DOCUMENT SEGMENT:
Run the code in assignment 6 (I'm skipping some parts I do use in teaching - feel free to run that code to explore variation in correlations) to see the data. Remove the # in front of the set.seed line to get the same result as in this example.

Assignment 6

If we perform a meta-analysis, we get almost the same result - the calculations used by the meta package differ slightly (although it will often round to the same 2 digits after the decimal point), because it uses a different (Wald) type of tests and confidence interval – but that’s not something we need to worry about here.

Run the simulation a number of times to see the variation in the results, and the similarity between the meta-analytic result and the t-test.

The meta-analysis compares the meta-analytic effect size estimate (which in this example is based on a single study) to zero, and tests whether the difference from zero is statistically significant. We see the estimate effect size g = 0.7144, a 95% CI, and a z-score (2.7178), which is the test statistic for which a p-value can be calculated. The p-value of 0.0066 is very similar to that observed in the t-test.

95%-CI z p-value

0.7143703 [0.1992018; 1.2295387] 2.7178 0.0066

Meta-analysis are often visualized using forest plots. We see a forest plot summarizing our single test below:

In this plot we see a number (1) for our single study. The effect size (0.71), which is Hedges's g, the unbiased estimate of Cohen's d, and the confidence interval [0.2; 1.23] are presented on the right. The effect size and confidence interval is also visualized. The effect size by the orange square (the larger the sample size, the bigger the square is) and the length of the line running through it is the 95% confidence interval.

A small-scale meta-analysis

Meta-analyses are made to analyze more than one study. Let’s analyze 4 studies, with different effect sizes (0.44, 0.7, 0.28, 0.35) and sample sizes (60, 35, 23, 80 and 60, 36, 25, 80).

Researchers have to choose between a fixed effect model or a random effects model when performing a meta-analysis.

Fixed effect models assume a single true effect size underlies all the studies included in the meta-analysis. Fixed effect models are therefore only appropriate when all studies in the meta-analysis are practically identical (e.g., use the same manipulation) and when researchers do not want to generalize to different populations (Borenstein, Hedges, Higgins, & Rothstein, 2009).

By contrast, random effects models allow the true effect size to vary from study to study (e.g., due to differences in the manipulations between studies). Note the difference between fixed effect and random effects (plural, meaning multiple effects). Random effects models therefore are appropriate when a wide range of different studies is examined and there is substantial variance between studies in the effect sizes. Since the assumption that all effect sizes are identical is implausible in most meta-analyses random effects meta-analyses are generally recommended (Borenstein et al., 2009).

GIVEN INFORMATION:
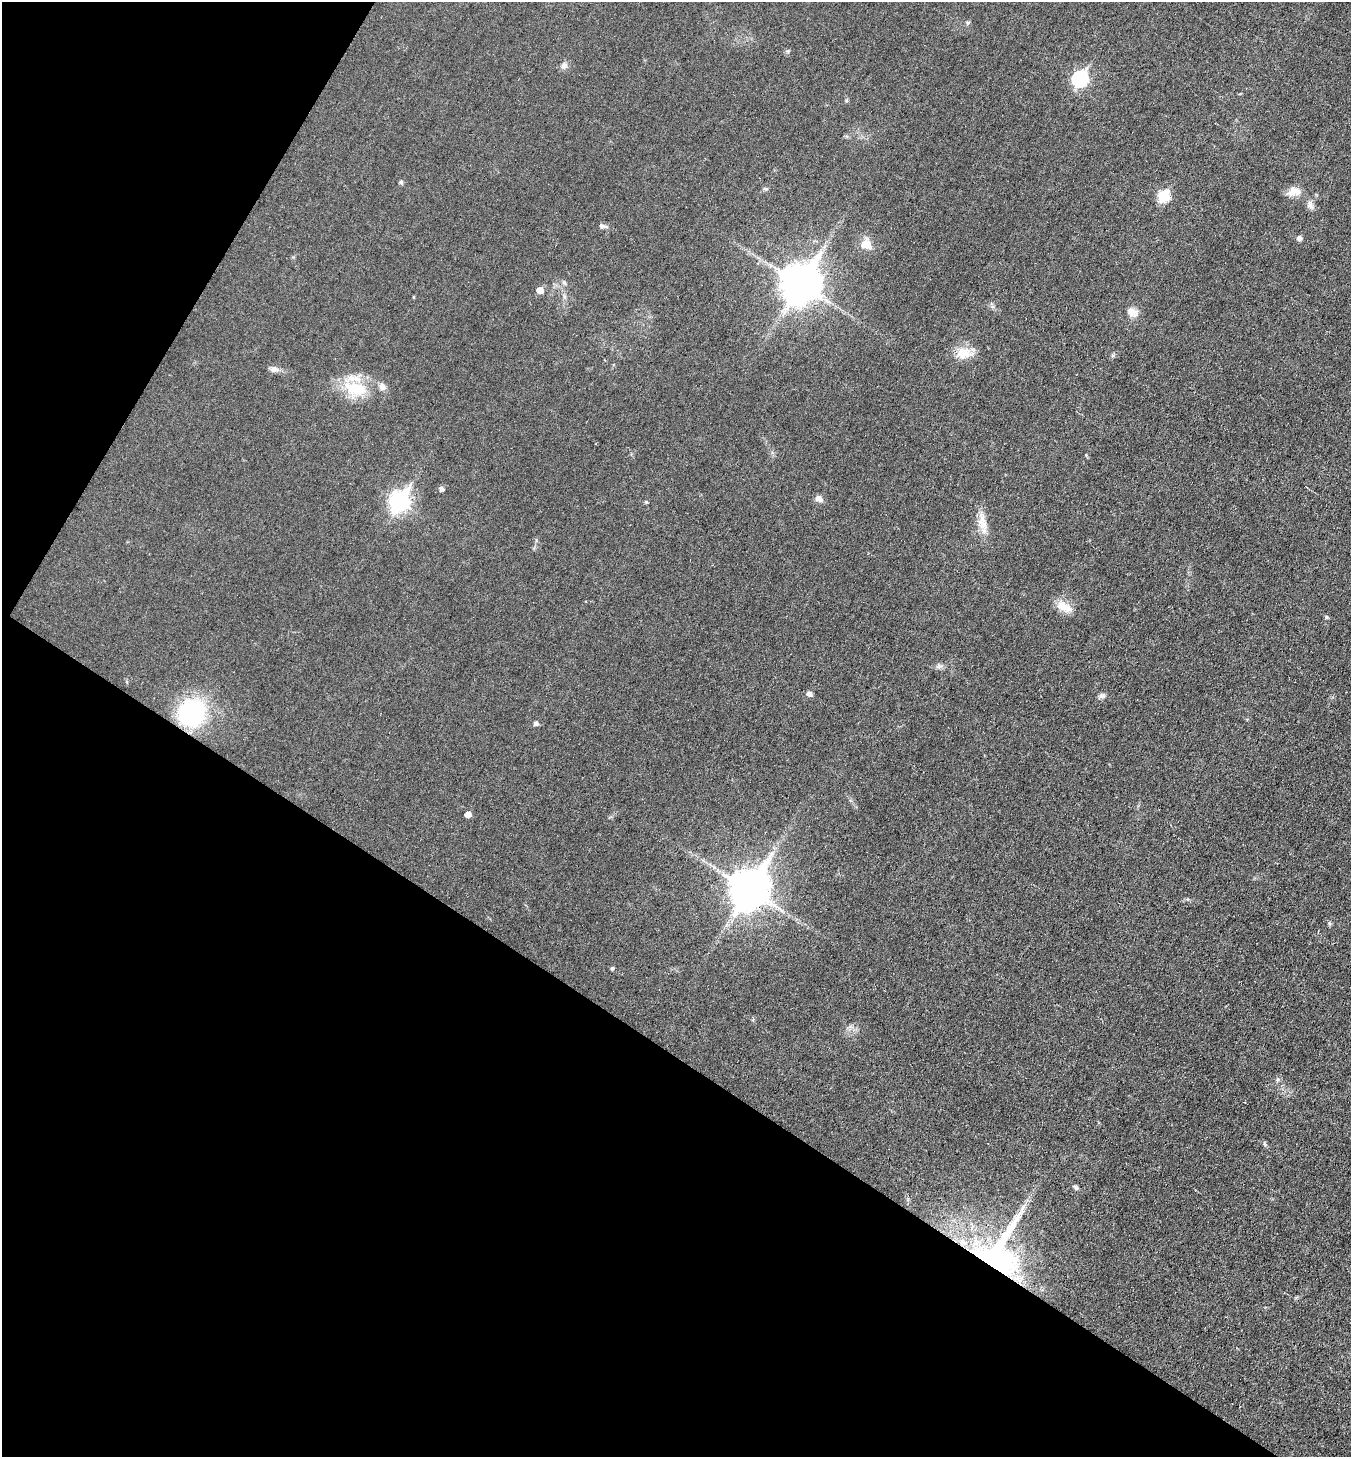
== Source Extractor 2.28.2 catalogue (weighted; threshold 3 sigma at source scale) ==
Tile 9 of 4 x 4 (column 1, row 3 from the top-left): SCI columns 147-1495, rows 1458-2912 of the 5830 x 5822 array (HDU 1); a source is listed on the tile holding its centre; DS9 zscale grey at full resolution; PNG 1353 x 1459 px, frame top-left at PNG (2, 2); no overlay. Shown black and unused: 33% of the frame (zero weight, under 3 of 6 exposures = <1% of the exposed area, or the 3 px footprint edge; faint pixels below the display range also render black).
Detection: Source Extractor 2.28.2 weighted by HDU 2 'WHT'; one run over the whole footprint, this tile lists its part. Background 0.0178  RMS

ACTIONS TO TAKE:
[1] Give the effect sizes of the studies analyzed in the small-scale example of the meta-analysis excerpt.
[2] Please write the next paragraph of the meta-analysis excerpt, picking up after its final sentence.
The listing has no connection to the meta-analysis excerpt.

TASK RESULTS:
[1] 0.44, 0.7, 0.28, 0.35

[2]
The meta-analysis in this assignment, where we have simulated studies based on exactly the same true effect size, and where we don’t want to generalize to different populations, is one of the rare examples where a fixed effect meta-analysis would be appropriate – but for educational purposes, I will only show the random effects model. When variation in effect sizes is small, both models will give the same results.

In a meta-analysis, a weighted mean is computed. The reason studies are weighed when calculating the meta-analytic effect size is that larger studies are considered to be more accurate estimates of the true effect size (as we have seen above, this is true in general). Instead of simply averaging over an effect size estimate from a study with 20 people in each condition, and an effect size estimate from a study with 200 people in each condition, the larger study is weighed more strongly when calculating the meta-analytic effect size.

R makes it relatively easy to perform a meta-analysis by using the meta or metafor package. Run the code related to Assignment 7. We get the following output, where we see four rows (one for each study), the effect sizes and 95% CI for each effect, and the %W (random), which is the relative weight for each study in a random effects meta-analysis.

95%-CI %W(random)

1 0.44 [ 0.0802; 0.7998] 30.03

2 0.70 [ 0.2259; 1.1741] 17.30

3 0.28 [-0.2797; 0.8397] 12.41

4 0.35 [ 0.0392; 0.6608] 40.26

Number of studies combined: k=4

95%-CI z p-value

Random effects model 0.4289 [0.2317; 0.6261] 4.2631 < 0.0001

Quantifying heterogeneity:

tau^2 = 0; H = 1 [1; 1.97]; I^2 = 0% [0%; 74.2%]

Test of heterogeneity:

Q d.f. p-value

1.78 3 0.6194

The line below the summary gives us the statistics for the random effects model. First, the meta-analytic effect size estimate (0.43) with the 95% CI [0.23; 0.63], and the associated z-score and p-value. Based on the set of studies we simulated here, we would conclude it looks like there is a true effect.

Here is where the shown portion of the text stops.